The Development of a Prediction Model Based on Random Survival Forest for the Postoperative Prognosis of Pancreatic Cancer: A SEER-Based Study

Cancers (Basel). 2022 Sep 25;14(19):4667. doi: 10.3390/cancers14194667.

Abstract

Accurate prediction for the prognosis of patients with pancreatic cancer (PC) is a emerge task nowadays. We aimed to develop survival models for postoperative PC patients, based on a novel algorithm, random survival forest (RSF), traditional Cox regression and neural networks (Deepsurv), using the Surveillance, Epidemiology, and End Results Program (SEER) database. A total of 3988 patients were included in this study. Eight clinicopathological features were selected using least absolute shrinkage and selection operator (LASSO) regression analysis and were utilized to develop the RSF model. The model was evaluated based on three dimensions: discrimination, calibration, and clinical benefit. It found that the RSF model predicted the cancer-specific survival (CSS) of the postoperative PC patients with a c-index of 0.723, which was higher than the models built by Cox regression (0.670) and Deepsurv (0.700).
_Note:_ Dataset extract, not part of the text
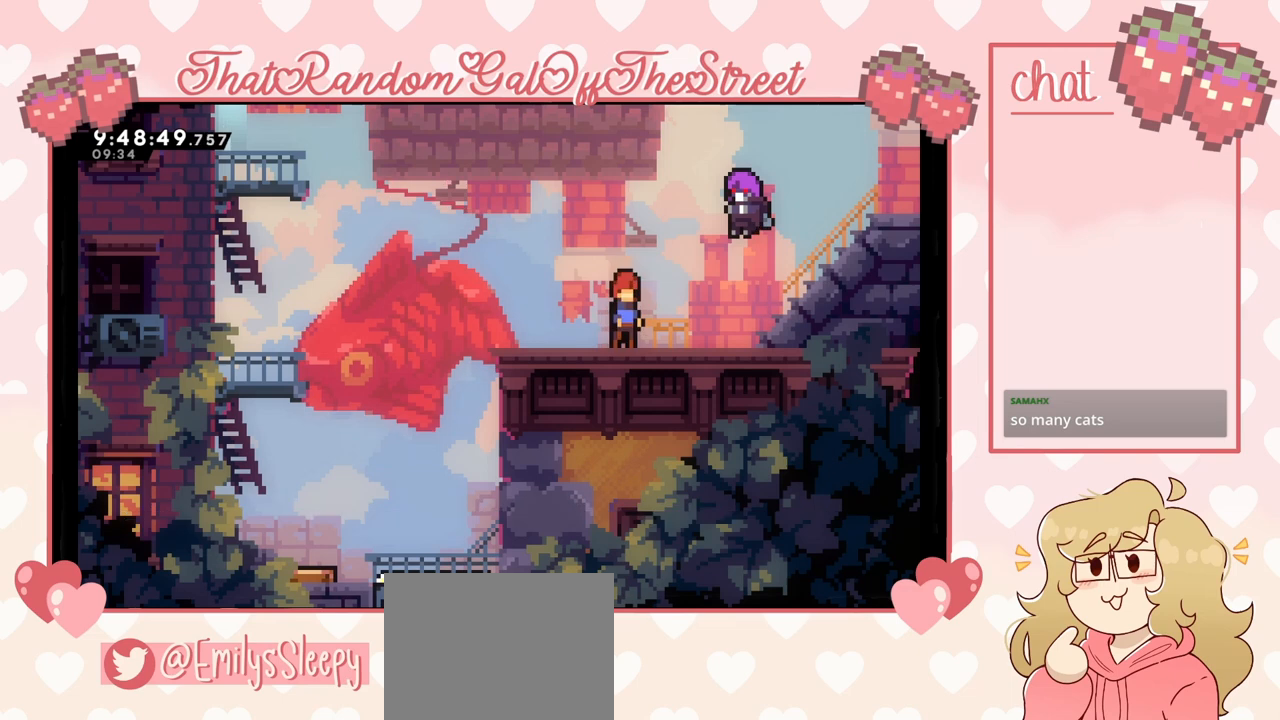
{"buttons": [], "left_stick": "center", "right_stick": "center", "events": []}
The Brier scores at 1, 3, and 5 years (0.188, 0.177, and 0.131) of the RSF model demonstrated the model's favorable calibration and the decision curve analysis illustrated the model's value of clinical implement. Moreover, the roles of the key variables were visualized in the Shapley Additive Explanations plotting. Lastly, the prediction model demonstrates value in risk stratification and individual prognosis. In this study, a high-performance prediction model for PC postoperative prognosis was developed, based on RSF The model presented significant strengths in the risk stratification and individual prognosis prediction.

Keywords: machine learning; pancreatic cancer; random survival forest; surgery; the Surveillance, Epidemiology, and End Results Program (SEER); visualization.